The third term has just passed, and I would like to continue my last post on the discussion of some asymptotic properties and geometric interpretations for unbiased estimators.

m-estimators

Before we introduce the influence functions, let’s first have a overview of m-estimators.

Suppose we have data $D_1,…,D_n$, iid from a distribution $pr(D_i | \theta)$. Consider a function of $D_i$ and $\theta$, $g(D_i, \theta)$, such that

\[\begin{align*} E_{\theta}(g(D,\theta) | \theta) = 0 \end{align*}\]

Then the estimator $\hat{\theta}$ is defined as the solution of the empirical average:

\[\begin{align*} \frac{1}{n} \sum_{i=1}^n g(D_i, \hat{\theta}) = 0 \end{align*}\]

Under certain regularity conditions, we can prove the consistency and asymptotic normality of $\hat{\theta}$.

Influence functions

By mean value theorem, we can derive the following expansion:

\[\begin{align*} & \sum_{i=1}^n g(D_i, \hat{\theta}) = 0 \\ & \sum_{i=1}^n g(D_i, \theta_0) + \sum_{i=1}^n \frac{\partial g(D_i,\theta^* )}{\partial \theta} (\hat{\theta} - \theta_0) = 0 \end{align*}\]

where $\theta^* $ is between $\theta_0$ and $\hat{\theta}$.

By the weak law of large numbers and regularity assumptions, we have

\[\begin{align*} \frac{1}{n} \sum_{i=1}^n \frac{\partial g(D_i,\theta^* )}{\partial \theta} \xrightarrow{p} E(\frac{\partial g(D,\theta^* )}{\partial \theta}) \end{align*}\]

Then we have

\[\begin{align*} \sqrt{n} (\hat{\theta}-\theta) &= - [\frac{1}{n} \sum_{i=1}^n \frac{\partial g(D_i,\theta^* )}{\partial \theta} ]^{-1} \{ \frac{1}{\sqrt{n}} \sum_{i=1}^n g(D_i,\theta_0)\} \\ &= - [E(\frac{\partial g(D,\theta^* )}{\partial \theta}) ]^{-1} \{ \frac{1}{\sqrt{n}} \sum_{i=1}^n g(D_i,\theta_0)\}+o_p(1) \end{align*}\]

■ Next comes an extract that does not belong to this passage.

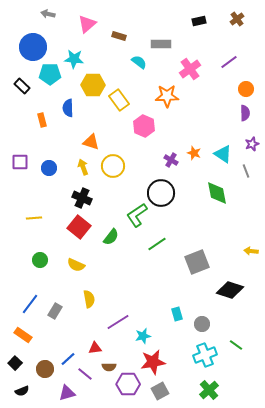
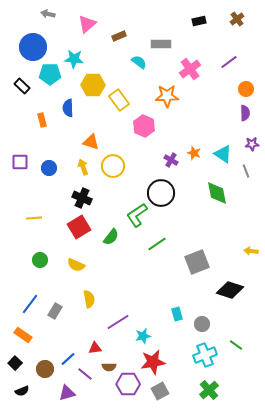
brown rectangle at (119, 36): rotated 40 degrees counterclockwise
purple star at (252, 144): rotated 16 degrees clockwise
red square at (79, 227): rotated 20 degrees clockwise
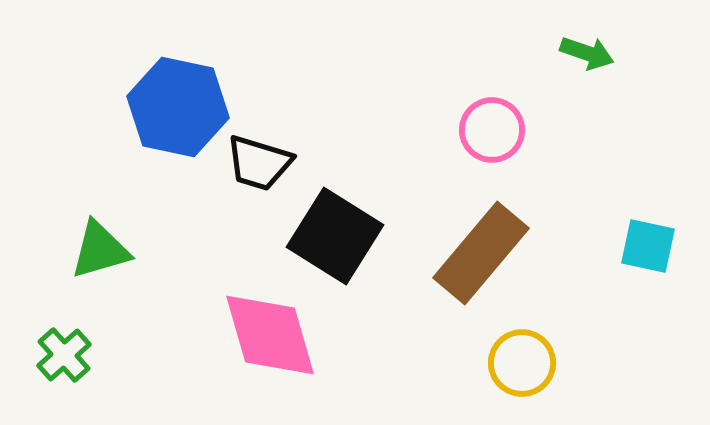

Therefore, we can define the influence function as

\[\begin{align*} \phi(D_i) = - [E(\frac{\partial g(D,\theta^* )}{\partial \theta}) ]^{-1} g(D_i,\theta_0) \end{align*}\]

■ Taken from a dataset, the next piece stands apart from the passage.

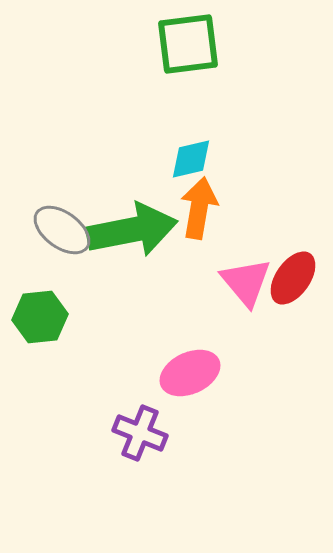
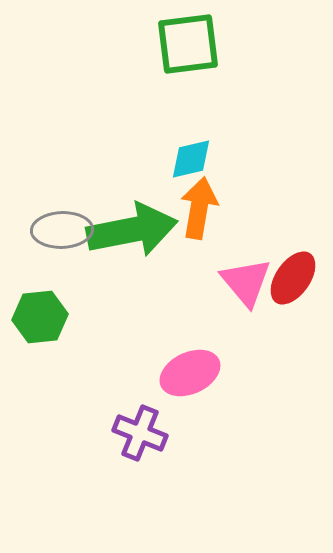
gray ellipse: rotated 38 degrees counterclockwise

It has the following property:

\[\begin{align*} \sqrt{n} (\hat{\theta}-\theta) = \frac{1}{\sqrt{n}} \sum_{i=1}^n \phi(D_i) + o_p(1) \end{align*}\]

where $E(\phi(D))= 0$.

Geometric Interpretation

Now we are going to discuss about the geometry of influence functions for parametric models. Suppose the parameter $\theta$ can be represented as $(\beta^T,\eta^T)^T$, where $\beta$ is the parameter of interest with dimension $q$, $\eta$ is the nuisance parameter with dimension $r$, thus $\theta$ has dimension $p=q+r$.

Similar to the last post, we consider the Hilbert space of all $q$-dim random variables D with mean zero and finite variance, and inner product is defined as $<u,v>= E(u^T v)$. Then we define the tangent space spanned by the score vector $S_{\theta}(D,\theta_0)$:

\[\begin{align*} \Gamma = \{ A S_{\theta}(D,\theta_0) \ \text{for all matrices} \ A: q \times p \} \end{align*}\]

The nuisance tangent is :

\[\begin{align*} \Gamma = \{ A S_{\eta}(D,\theta_0) \ \text{for all matrices} \ A: q \times r \} \end{align*}\]

Now we can have an important theorem:

All influence functions can be represented as the linear variety $\phi^* (D) + \Gamma^{\perp}$, where $\phi^* (D)$ is any influence function and $\Gamma^{\perp}$ is the space orthogonal to the tangent space.

Then we can define the efficient function $\phi_{eff} (D)$, which has the smallest variance matrix. It is easy to prove that:

\[\begin{align*} \phi_{eff}(D) = \phi^* (D)- \Pi(\phi^* (D) | \Gamma^{\perp} ) = \Pi(\phi^* (D) | \Gamma) \end{align*}\]

Reference

Lecture notes from Stats Theory, instructor: Prof.Constantine

Tsiatis, A. (2007). Semiparametric theory and missing data. Springer Science & Business Media.